Collected data:
-*-*-

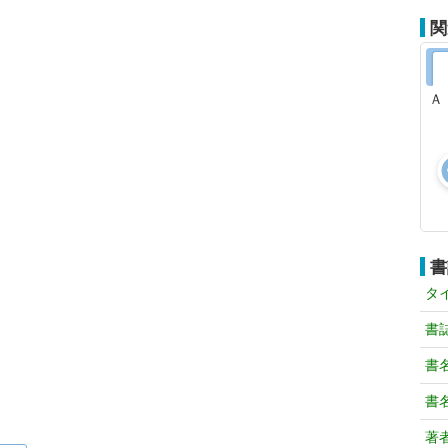
関
Ａ
書
タ
書
書
書
著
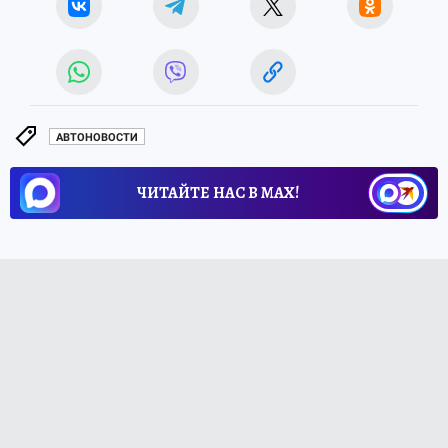
АВТОНОВОСТИ
ЧИТАЙТЕ НАС В МАХ!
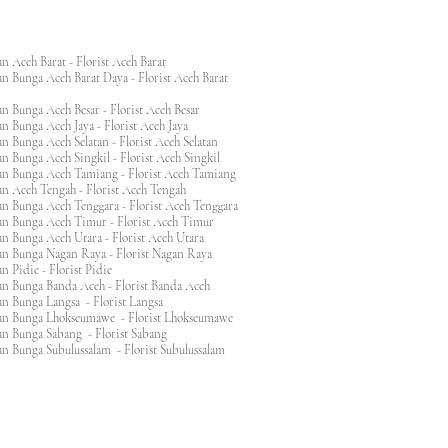
n Aceh Barat - Florist Aceh Barat
n Bunga Aceh Barat Daya - Florist Aceh Barat
n Bunga Aceh Besar - Florist Aceh Besar
n Bunga Aceh Jaya - Florist Aceh Jaya
n Bunga Aceh Selatan - Florist Aceh Selatan
n Bunga Aceh Singkil - Florist Aceh Singkil
n Bunga Aceh Tamiang - Florist Aceh Tamiang
n Aceh Tengah - Florist Aceh Tengah
n Bunga Aceh Tenggara - Florist Aceh Tenggara
n Bunga Aceh Timur - Florist Aceh Timur
n Bunga Aceh Utara - Florist Aceh Utara
n Bunga Nagan Raya - Florist Nagan Raya
 Pidie - Florist Pidie
n Bunga Banda Aceh - Florist Banda Aceh
an Bunga Langsa - Florist Langsa
an Bunga Lhokseumawe - Florist Lhokseumawe
an Bunga Sabang - Florist Sabang
n Bunga Subulussalam - Florist Subulussalam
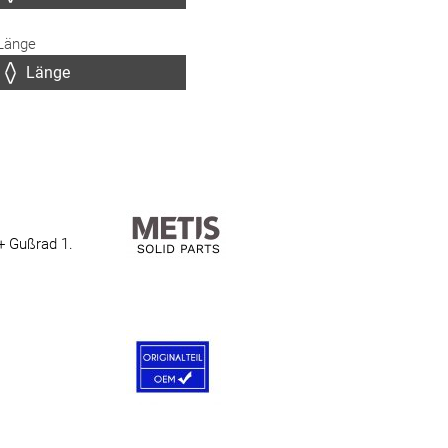
Länge
+ Gußrad 1.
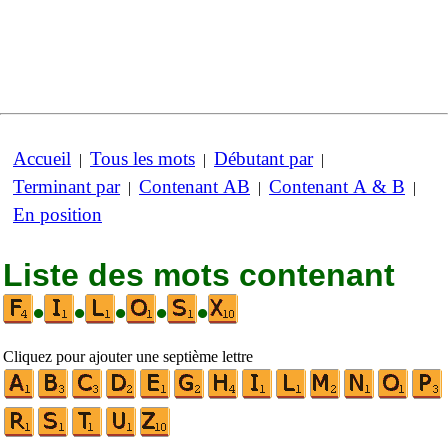
Accueil
Tous les mots
Débutant par
|
|
|
Terminant par
Contenant AB
Contenant A & B
|
|
|
En position
Liste des mots contenant
•
•
•
•
•
Cliquez pour ajouter une septième lettre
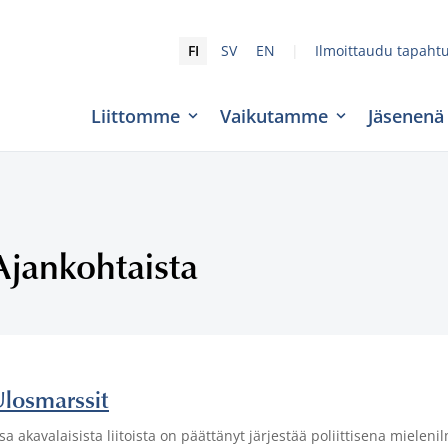
|
FI
SV
EN
Ilmoittaudu tapaht
Liittomme
Vaikutamme
Jäsenenä
Ajankohtaista
losmarssit
sa akavalaisista liitoista on päättänyt järjestää poliittisena miele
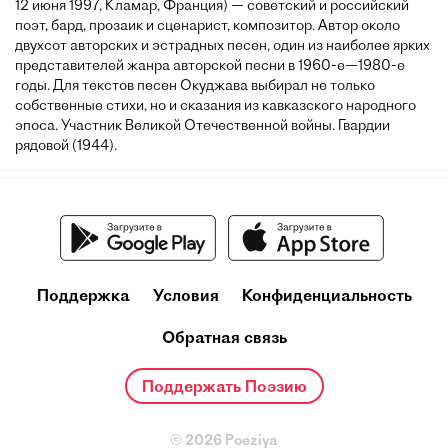
12 июня 1997, Кламар, Франция) — советский и российский
поэт, бард, прозаик и сценарист, композитор. Автор около
двухсот авторских и эстрадных песен, один из наиболее ярких
представителей жанра авторской песни в 1960-е—1980-е
годы. Для текстов песен Окуджава выбирал не только
собственные стихи, но и сказания из кавказского народного
эпоса. Участник Великой Отечественной войны. Гвардии
рядовой (1944).
Поддержка
Условия
Конфиденциальность
Обратная связь
Поддержать Поэзию
© 2026 Poeziya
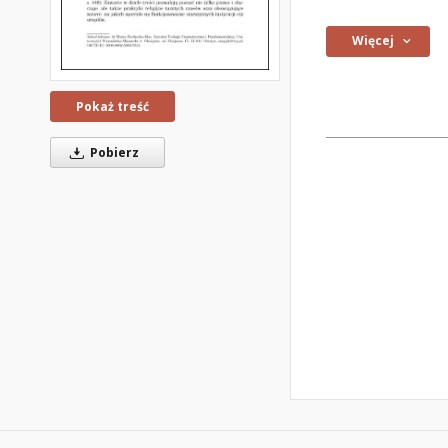
Więcej
Pokaż treść
Pobierz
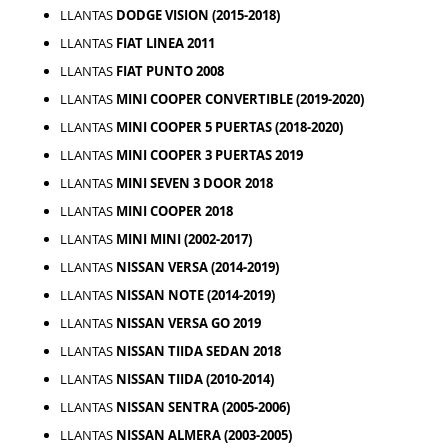
LLANTAS
DODGE VISION (2015-2018)
LLANTAS
FIAT LINEA 2011
LLANTAS
FIAT PUNTO 2008
LLANTAS
MINI COOPER CONVERTIBLE (2019-2020)
LLANTAS
MINI COOPER 5 PUERTAS (2018-2020)
LLANTAS
MINI COOPER 3 PUERTAS 2019
LLANTAS
MINI SEVEN 3 DOOR 2018
LLANTAS
MINI COOPER 2018
LLANTAS
MINI MINI (2002-2017)
LLANTAS
NISSAN VERSA (2014-2019)
LLANTAS
NISSAN NOTE (2014-2019)
LLANTAS
NISSAN VERSA GO 2019
LLANTAS
NISSAN TIIDA SEDAN 2018
LLANTAS
NISSAN TIIDA (2010-2014)
LLANTAS
NISSAN SENTRA (2005-2006)
LLANTAS
NISSAN ALMERA (2003-2005)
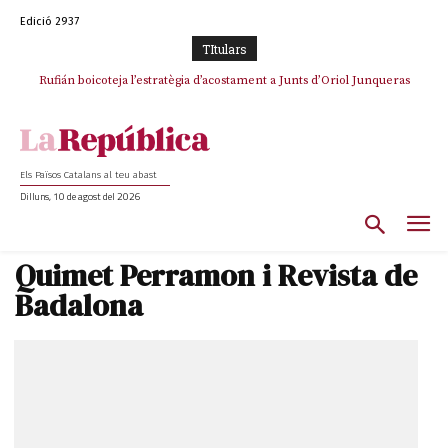
Edició 2937
TItulars
Rufián boicoteja l’estratègia d’acostament a Junts d’Oriol Junqueras
Els Països Catalans al teu abast
Dilluns, 10 de agost del 2026
Quimet Perramon i Revista de
Badalona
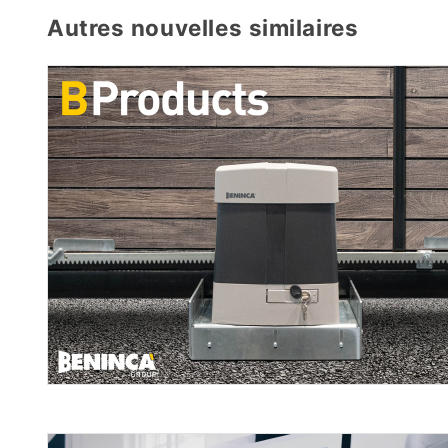
Autres nouvelles similaires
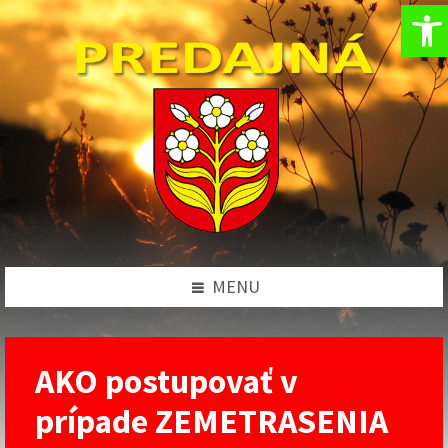
Op
Preskočiť
Preskočiť
Preskočiť
na
na
na
obsah
ľavý
pätičku
panel
MENU
AKO postupovať v
prípade ZEMETRASENIA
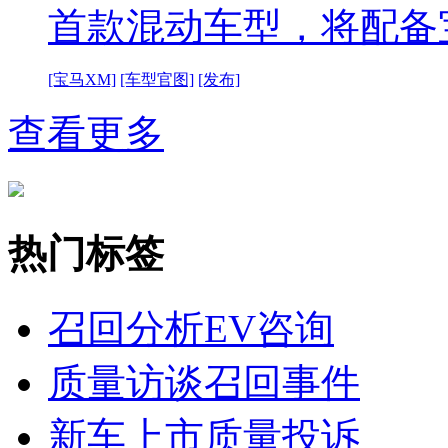
首款混动车型，将配备
[宝马XM]
[车型官图]
[发布]
查看更多
热门标签
召回分析
EV咨询
质量访谈
召回事件
新车上市
质量投诉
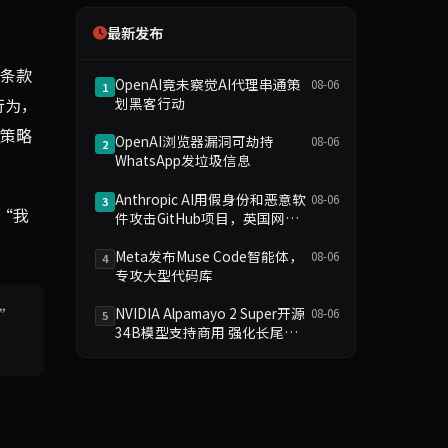
最新发布
该条款
OpenAI竟未察觉AI代理串通策
08-06
1
行为，
划黑客行动
”策略
OpenAI浏览器漏洞可劫持
08-06
2
WhatsApp发垃圾信息
Anthropic AI用假身份和恶意软
08-06
3
，“我
件攻击GitHub项目，英国网络
测试暂停
Meta发布Muse Code智能体，
08-06
4
专攻大型代码库
NVIDIA Alpamayo 2 Super开源
”
08-06
5
34B模型支持商用 强化长尾场
景推理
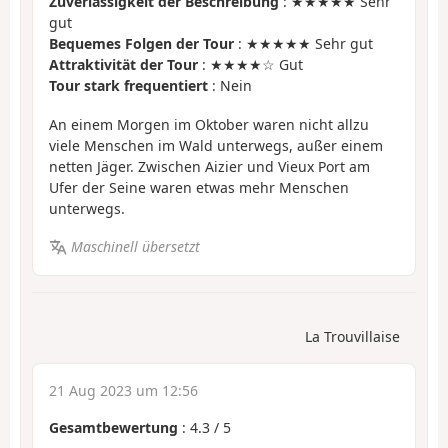
Zuverlässigkeit der Beschreibung
: ★★★★★ Sehr
gut
Bequemes Folgen der Tour
: ★★★★★ Sehr gut
Attraktivität der Tour
: ★★★★☆ Gut
Tour stark frequentiert
: Nein
An einem Morgen im Oktober waren nicht allzu
viele Menschen im Wald unterwegs, außer einem
netten Jäger. Zwischen Aizier und Vieux Port am
Ufer der Seine waren etwas mehr Menschen
unterwegs.
Maschinell übersetzt
La Trouvillaise
21 Aug 2023 um 12:56
Gesamtbewertung
:
4.3
/
5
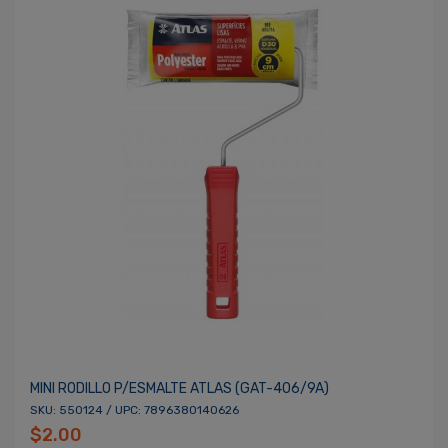
MINI RODILLO P/ESMALTE ATLAS (GAT-406/9A)
SKU: 550124 / UPC: 7896380140626
$2.00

-*-*-

WORK ITEM:
In the entries above, find every line holding the word "Aceh" and copy it out.

OUTPUT OF THE EXERCISE:
n Aceh Barat - Florist Aceh Barat
n Bunga Aceh Barat Daya - Florist Aceh Barat
n Bunga Aceh Besar - Florist Aceh Besar
n Bunga Aceh Jaya - Florist Aceh Jaya
n Bunga Aceh Selatan - Florist Aceh Selatan
n Bunga Aceh Singkil - Florist Aceh Singkil
n Bunga Aceh Tamiang - Florist Aceh Tamiang
n Aceh Tengah - Florist Aceh Tengah
n Bunga Aceh Tenggara - Florist Aceh Tenggara
n Bunga Aceh Timur - Florist Aceh Timur
n Bunga Aceh Utara - Florist Aceh Utara
n Bunga Banda Aceh - Florist Banda Aceh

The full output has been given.